▸ Entries provided:
________________________
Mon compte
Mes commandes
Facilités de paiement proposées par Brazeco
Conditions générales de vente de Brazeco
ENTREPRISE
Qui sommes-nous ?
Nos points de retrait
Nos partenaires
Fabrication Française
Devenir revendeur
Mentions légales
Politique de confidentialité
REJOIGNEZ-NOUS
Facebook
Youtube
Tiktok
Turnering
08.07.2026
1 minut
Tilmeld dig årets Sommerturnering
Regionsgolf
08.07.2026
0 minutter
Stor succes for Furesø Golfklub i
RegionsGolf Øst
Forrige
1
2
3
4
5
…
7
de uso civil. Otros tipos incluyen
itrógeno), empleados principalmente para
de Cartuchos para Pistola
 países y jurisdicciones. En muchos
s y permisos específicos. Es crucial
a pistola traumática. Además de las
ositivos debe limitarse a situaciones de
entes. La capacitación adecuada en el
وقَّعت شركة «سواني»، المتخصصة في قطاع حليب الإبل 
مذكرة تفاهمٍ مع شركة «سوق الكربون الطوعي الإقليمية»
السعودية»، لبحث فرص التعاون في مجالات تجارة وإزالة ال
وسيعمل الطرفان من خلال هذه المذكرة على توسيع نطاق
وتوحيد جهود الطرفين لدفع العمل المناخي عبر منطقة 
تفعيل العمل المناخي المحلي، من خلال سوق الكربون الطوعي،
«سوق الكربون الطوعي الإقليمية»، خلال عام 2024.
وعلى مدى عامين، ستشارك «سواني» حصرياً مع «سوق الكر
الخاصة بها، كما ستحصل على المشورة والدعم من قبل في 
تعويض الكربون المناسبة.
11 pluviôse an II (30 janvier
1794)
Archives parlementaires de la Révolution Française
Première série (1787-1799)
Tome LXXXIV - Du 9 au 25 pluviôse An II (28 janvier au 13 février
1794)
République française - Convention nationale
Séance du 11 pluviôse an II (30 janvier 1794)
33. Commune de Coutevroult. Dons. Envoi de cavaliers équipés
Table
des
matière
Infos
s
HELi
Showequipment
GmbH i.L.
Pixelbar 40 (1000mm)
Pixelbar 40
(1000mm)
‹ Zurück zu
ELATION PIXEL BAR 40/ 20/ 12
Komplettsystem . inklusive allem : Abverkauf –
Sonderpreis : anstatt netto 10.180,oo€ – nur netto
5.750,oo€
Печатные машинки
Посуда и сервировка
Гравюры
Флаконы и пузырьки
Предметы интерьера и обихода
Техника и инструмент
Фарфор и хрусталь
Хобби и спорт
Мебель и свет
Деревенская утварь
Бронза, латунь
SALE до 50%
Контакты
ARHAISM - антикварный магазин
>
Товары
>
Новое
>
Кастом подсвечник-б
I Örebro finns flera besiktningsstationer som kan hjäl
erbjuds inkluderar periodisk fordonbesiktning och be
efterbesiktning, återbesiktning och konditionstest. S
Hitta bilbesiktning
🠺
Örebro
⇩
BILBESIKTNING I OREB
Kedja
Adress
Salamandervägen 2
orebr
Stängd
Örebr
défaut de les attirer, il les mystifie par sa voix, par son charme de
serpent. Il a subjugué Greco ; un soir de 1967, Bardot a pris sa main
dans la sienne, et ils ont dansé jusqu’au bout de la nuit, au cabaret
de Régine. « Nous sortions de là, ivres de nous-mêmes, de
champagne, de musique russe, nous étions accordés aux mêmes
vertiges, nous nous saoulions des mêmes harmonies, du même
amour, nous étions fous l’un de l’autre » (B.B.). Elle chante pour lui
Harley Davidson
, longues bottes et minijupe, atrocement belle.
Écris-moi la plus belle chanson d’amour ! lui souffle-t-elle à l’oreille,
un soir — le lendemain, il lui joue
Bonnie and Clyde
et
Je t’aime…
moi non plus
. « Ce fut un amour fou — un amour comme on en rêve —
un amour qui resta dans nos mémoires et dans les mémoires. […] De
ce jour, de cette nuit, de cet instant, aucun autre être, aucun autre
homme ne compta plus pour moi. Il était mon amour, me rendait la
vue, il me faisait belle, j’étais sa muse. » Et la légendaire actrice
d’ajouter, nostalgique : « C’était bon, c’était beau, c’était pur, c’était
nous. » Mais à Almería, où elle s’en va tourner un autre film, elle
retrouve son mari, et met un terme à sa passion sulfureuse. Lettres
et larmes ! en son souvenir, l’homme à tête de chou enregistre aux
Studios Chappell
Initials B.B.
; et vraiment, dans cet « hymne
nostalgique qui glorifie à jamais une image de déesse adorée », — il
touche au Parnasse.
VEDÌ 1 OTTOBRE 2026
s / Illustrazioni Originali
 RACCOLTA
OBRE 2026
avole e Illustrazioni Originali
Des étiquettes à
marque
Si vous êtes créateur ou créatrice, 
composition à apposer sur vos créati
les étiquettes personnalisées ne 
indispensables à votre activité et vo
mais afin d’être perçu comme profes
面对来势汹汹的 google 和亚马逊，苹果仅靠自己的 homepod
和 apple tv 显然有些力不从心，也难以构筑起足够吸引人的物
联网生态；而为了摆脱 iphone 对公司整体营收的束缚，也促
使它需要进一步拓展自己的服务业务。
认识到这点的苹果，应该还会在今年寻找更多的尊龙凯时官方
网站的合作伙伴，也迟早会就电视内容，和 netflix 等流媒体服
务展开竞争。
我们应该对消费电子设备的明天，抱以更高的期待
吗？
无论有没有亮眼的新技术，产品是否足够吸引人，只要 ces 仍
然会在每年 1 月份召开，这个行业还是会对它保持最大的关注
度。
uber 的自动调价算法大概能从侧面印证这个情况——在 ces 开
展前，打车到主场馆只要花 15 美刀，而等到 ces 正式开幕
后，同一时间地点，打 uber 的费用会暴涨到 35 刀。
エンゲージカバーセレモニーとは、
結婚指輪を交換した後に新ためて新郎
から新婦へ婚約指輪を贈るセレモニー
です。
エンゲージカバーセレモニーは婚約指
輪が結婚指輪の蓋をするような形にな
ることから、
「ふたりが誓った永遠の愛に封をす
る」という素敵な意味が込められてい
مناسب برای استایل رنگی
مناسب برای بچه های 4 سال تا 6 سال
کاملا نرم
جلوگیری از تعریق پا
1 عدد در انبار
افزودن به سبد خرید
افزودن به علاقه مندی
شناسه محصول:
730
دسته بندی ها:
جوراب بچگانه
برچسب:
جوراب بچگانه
________________________
▸ Assignment: Output each line of the records above exactly, beginning at the first, and stop once the line containing "de uso civil. Otros tipos incluyen" has been output.

▸ Exercise result:
Mon compte
Mes commandes
Facilités de paiement proposées par Brazeco
Conditions générales de vente de Brazeco
ENTREPRISE
Qui sommes-nous ?
Nos points de retrait
Nos partenaires
Fabrication Française
Devenir revendeur
Mentions légales
Politique de confidentialité
REJOIGNEZ-NOUS
Facebook
Youtube
Tiktok
Turnering
08.07.2026
1 minut
Tilmeld dig årets Sommerturnering
Regionsgolf
08.07.2026
0 minutter
Stor succes for Furesø Golfklub i
RegionsGolf Øst
Forrige
1
2
3
4
5
…
7
de uso civil. Otros tipos incluyen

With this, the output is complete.